[Data records]
= = = = = = =
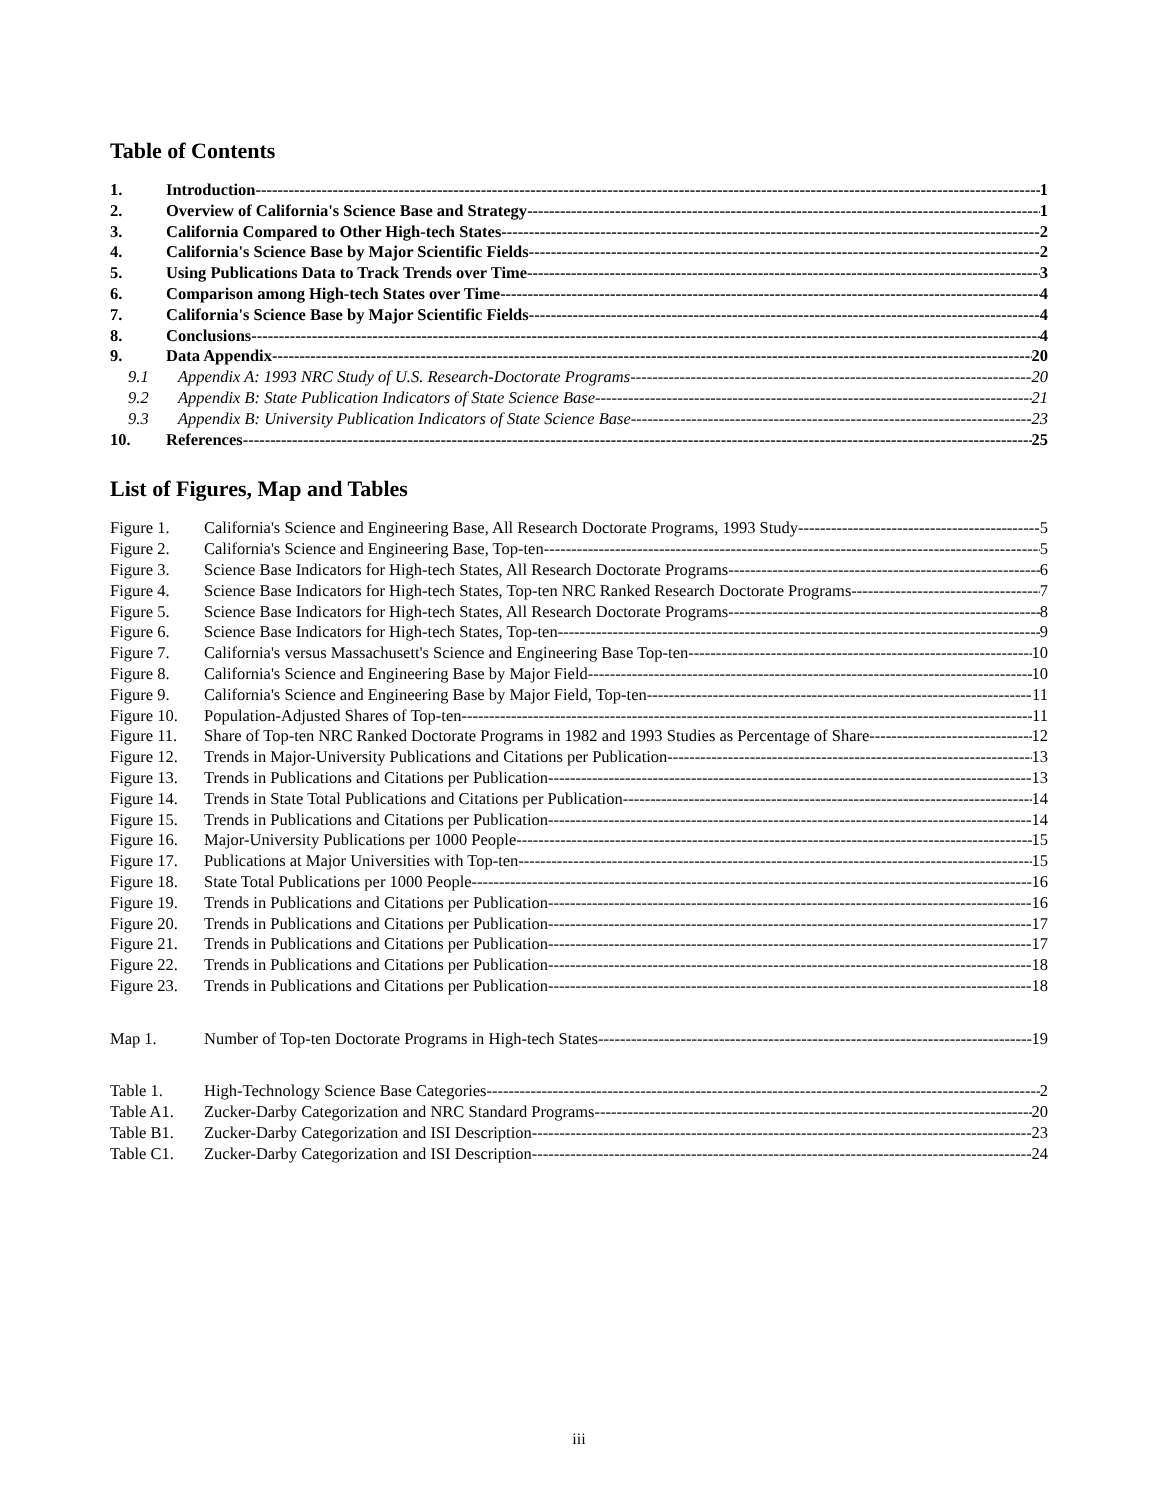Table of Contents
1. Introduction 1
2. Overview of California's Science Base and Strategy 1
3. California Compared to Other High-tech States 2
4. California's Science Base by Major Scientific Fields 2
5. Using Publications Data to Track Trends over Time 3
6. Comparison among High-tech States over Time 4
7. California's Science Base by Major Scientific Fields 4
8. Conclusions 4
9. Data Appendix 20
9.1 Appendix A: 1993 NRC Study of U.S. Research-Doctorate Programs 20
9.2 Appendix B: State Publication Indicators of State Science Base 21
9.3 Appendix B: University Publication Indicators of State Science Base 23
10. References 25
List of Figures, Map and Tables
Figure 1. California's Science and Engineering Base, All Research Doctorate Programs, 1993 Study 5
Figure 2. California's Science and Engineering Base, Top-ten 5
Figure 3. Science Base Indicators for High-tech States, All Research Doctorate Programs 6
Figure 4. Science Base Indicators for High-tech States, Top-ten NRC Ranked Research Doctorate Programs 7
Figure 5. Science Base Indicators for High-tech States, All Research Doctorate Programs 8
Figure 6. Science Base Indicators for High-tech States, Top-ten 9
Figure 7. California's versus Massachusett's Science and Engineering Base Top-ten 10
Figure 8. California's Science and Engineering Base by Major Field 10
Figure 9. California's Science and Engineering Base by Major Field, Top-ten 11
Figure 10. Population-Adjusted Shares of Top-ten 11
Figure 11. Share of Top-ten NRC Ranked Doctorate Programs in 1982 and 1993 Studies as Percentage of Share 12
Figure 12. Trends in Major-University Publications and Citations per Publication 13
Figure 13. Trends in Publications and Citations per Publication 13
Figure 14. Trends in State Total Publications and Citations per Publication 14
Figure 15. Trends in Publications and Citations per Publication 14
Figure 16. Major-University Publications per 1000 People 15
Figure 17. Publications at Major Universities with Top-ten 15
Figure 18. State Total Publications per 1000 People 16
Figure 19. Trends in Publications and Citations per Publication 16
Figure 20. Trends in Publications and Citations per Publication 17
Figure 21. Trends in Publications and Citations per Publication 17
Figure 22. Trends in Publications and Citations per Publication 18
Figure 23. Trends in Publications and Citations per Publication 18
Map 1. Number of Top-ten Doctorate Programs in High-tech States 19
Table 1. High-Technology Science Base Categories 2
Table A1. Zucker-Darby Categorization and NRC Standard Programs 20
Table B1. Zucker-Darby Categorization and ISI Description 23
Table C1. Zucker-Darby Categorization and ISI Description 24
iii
= = = = = = =
:: What you are asked to do ::
Set down every record once more, word for word, without pictures.

:: Task answer ::
Table of Contents
1. Introduction 1
2. Overview of California's Science Base and Strategy 1
3. California Compared to Other High-tech States 2
4. California's Science Base by Major Scientific Fields 2
5. Using Publications Data to Track Trends over Time 3
6. Comparison among High-tech States over Time 4
7. California's Science Base by Major Scientific Fields 4
8. Conclusions 4
9. Data Appendix 20
9.1 Appendix A: 1993 NRC Study of U.S. Research-Doctorate Programs 20
9.2 Appendix B: State Publication Indicators of State Science Base 21
9.3 Appendix B: University Publication Indicators of State Science Base 23
10. References 25
List of Figures, Map and Tables
Figure 1. California's Science and Engineering Base, All Research Doctorate Programs, 1993 Study 5
Figure 2. California's Science and Engineering Base, Top-ten 5
Figure 3. Science Base Indicators for High-tech States, All Research Doctorate Programs 6
Figure 4. Science Base Indicators for High-tech States, Top-ten NRC Ranked Research Doctorate Programs 7
Figure 5. Science Base Indicators for High-tech States, All Research Doctorate Programs 8
Figure 6. Science Base Indicators for High-tech States, Top-ten 9
Figure 7. California's versus Massachusett's Science and Engineering Base Top-ten 10
Figure 8. California's Science and Engineering Base by Major Field 10
Figure 9. California's Science and Engineering Base by Major Field, Top-ten 11
Figure 10. Population-Adjusted Shares of Top-ten 11
Figure 11. Share of Top-ten NRC Ranked Doctorate Programs in 1982 and 1993 Studies as Percentage of Share 12
Figure 12. Trends in Major-University Publications and Citations per Publication 13
Figure 13. Trends in Publications and Citations per Publication 13
Figure 14. Trends in State Total Publications and Citations per Publication 14
Figure 15. Trends in Publications and Citations per Publication 14
Figure 16. Major-University Publications per 1000 People 15
Figure 17. Publications at Major Universities with Top-ten 15
Figure 18. State Total Publications per 1000 People 16
Figure 19. Trends in Publications and Citations per Publication 16
Figure 20. Trends in Publications and Citations per Publication 17
Figure 21. Trends in Publications and Citations per Publication 17
Figure 22. Trends in Publications and Citations per Publication 18
Figure 23. Trends in Publications and Citations per Publication 18
Map 1. Number of Top-ten Doctorate Programs in High-tech States 19
Table 1. High-Technology Science Base Categories 2
Table A1. Zucker-Darby Categorization and NRC Standard Programs 20
Table B1. Zucker-Darby Categorization and ISI Description 23
Table C1. Zucker-Darby Categorization and ISI Description 24
iii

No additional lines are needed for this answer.